Tamgidecektim ki 'dur !' dediklerini duydum. Durdum. İmza istediler ben parmak basarım dedim. Parmağımı gösterdim. Belimden hokka takımını çıkarıp, parmak bastım. En garantili ve taklidi olmayan imza parmak izidir. Onlardan da ben bir parmak izi istedim. Meğer onlarda mürekkep kullanmadan parmak izi ile kapıları açıyorlarmış. Bir yaşıma daha girdim.

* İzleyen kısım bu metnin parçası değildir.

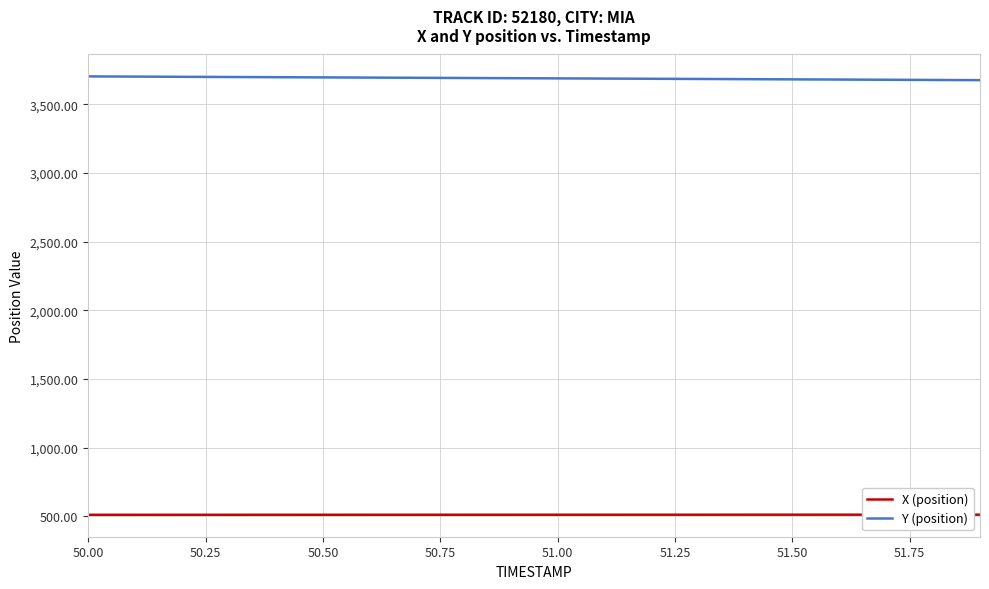

Which series has the largest total across all categories?

Y (position)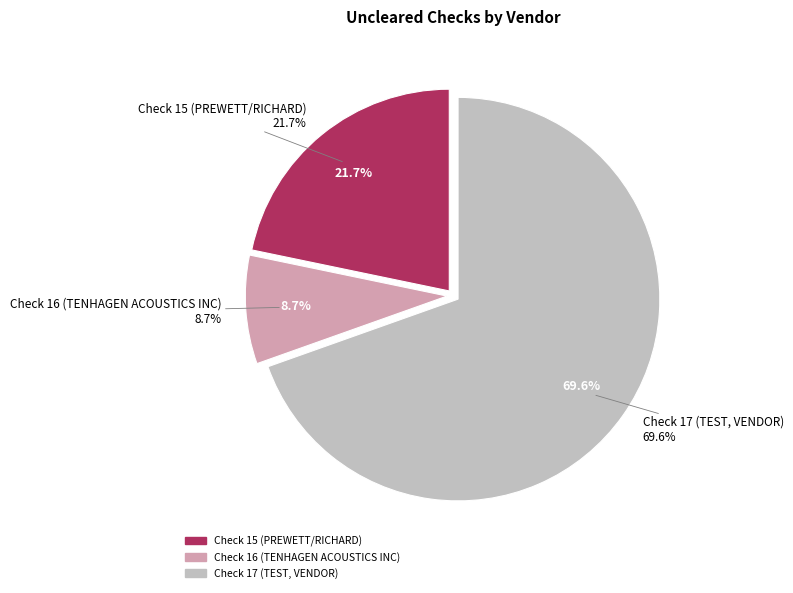

What is the largest slice in the pie chart?

Check 17 (TEST, VENDOR)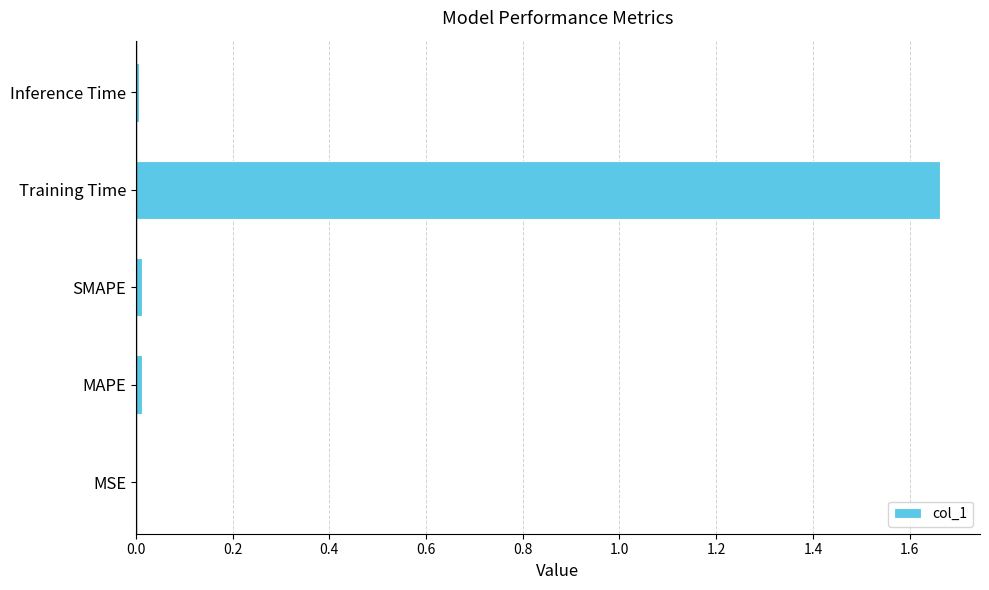

Does the chart contain stacked bars?

No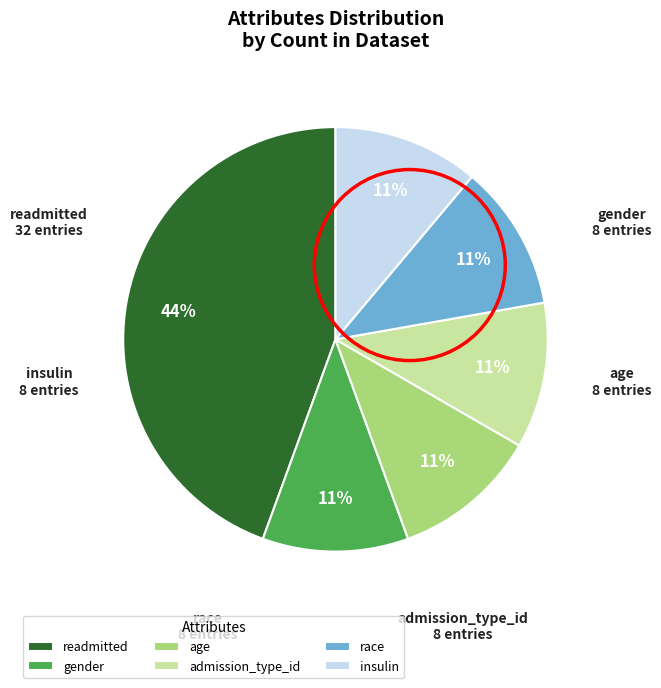

Which slice is the largest?

readmitted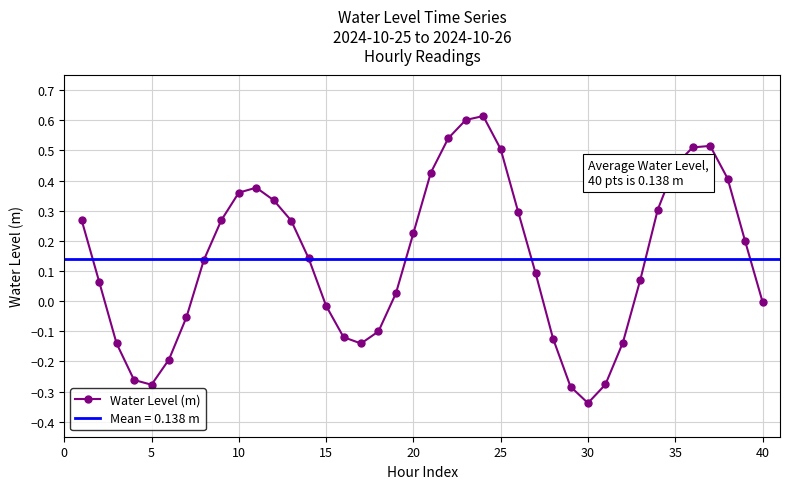

In Water Level (m), how many points are higher than both neighbors (excluding endpoints)?

3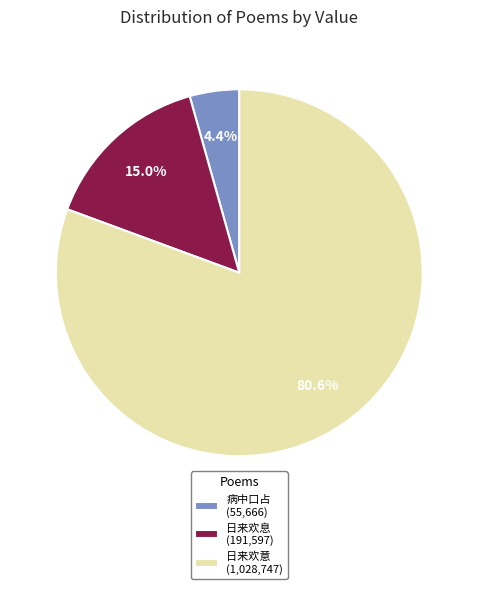

Between 病中口占 (55,666) and 日来欢意 (1,028,747), which is larger?

日来欢意 (1,028,747)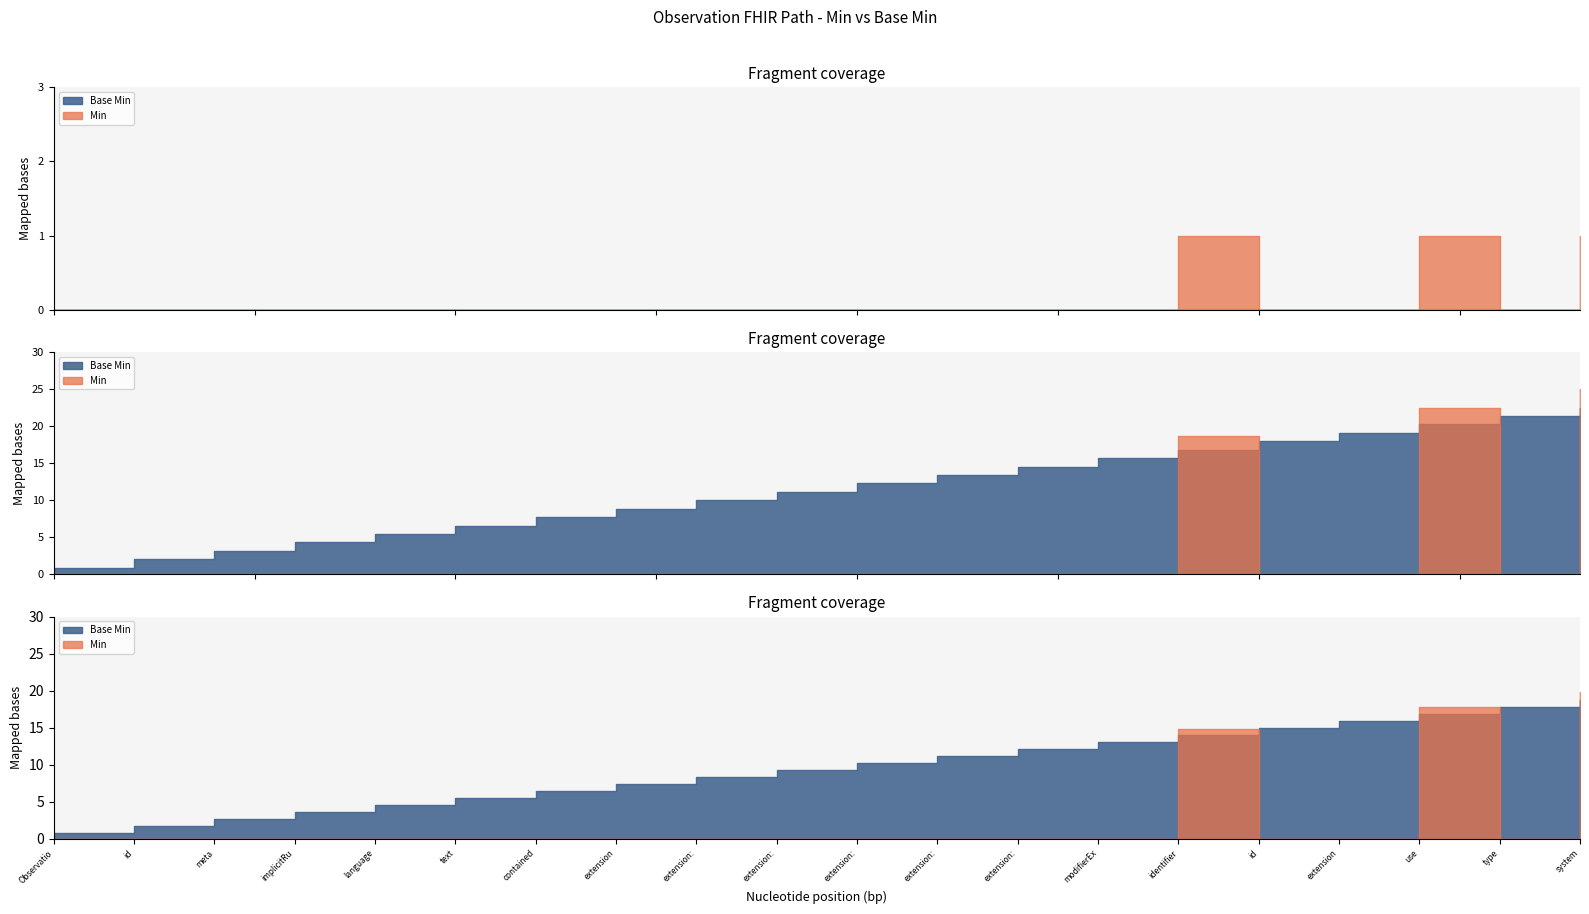

How many Min values are between 0 and 1?

20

Dosyaların birinde Karagöz ile Hacivat'ın hayali resimleri vardı. Yıldırım Beyazıt 'a dava açtıklarımı düşündüm. Hayır olay çok farklıydı. Bütün dünya'nın Grek ya da Helen dediği biricik konşumuz Yunanistan baklava ,cacık, yoğurttan sonra Karagöz'e de sahip çıkmış ve Alameti farika vel Grek olarak tescil ettirmek istemişti. Evropa İnsan Hakları Mahkemesi bu davayı inceledi. Kara ve göz yani gözü kara olan ve lafını dudaktan, gözünü budaktan esirmeyen entel geçinenleri yolda bırakan yel esişine göre yön değiştirmeyen kara gözlü ve tatlı sözlü evladımız nerdeyse Anadolu kimliğini yitirecekti. Karagöz kendisi gelemediği için hayal perdesine yansıdı ve ifadesini verdi. Kolejlerde okumadığı için ne ingilizcesi ne de felemenkcesi vardı. Sağ elinin yumruğunu sıktı. Hakim : - Are you Grece ? diye sordu. Ben gres değil zeytin yağıyım, her zaman üste çıkarım dedi. Ne sordularsa Türkçe yanıtını verdi. Hakim Yunanca Kalimera deyince o da halim harap , başıma örme çorap dedi ve perdeden hayali de hayboldu. Hakimler karar aşamasına geldiler. Birbirlerinin kulaklarına bilmem neler söylediler. Sonunda Karagöz'ün Anasının da, babasının da vatanının Türkiye olduğuna oybirliği ile karar verdiler.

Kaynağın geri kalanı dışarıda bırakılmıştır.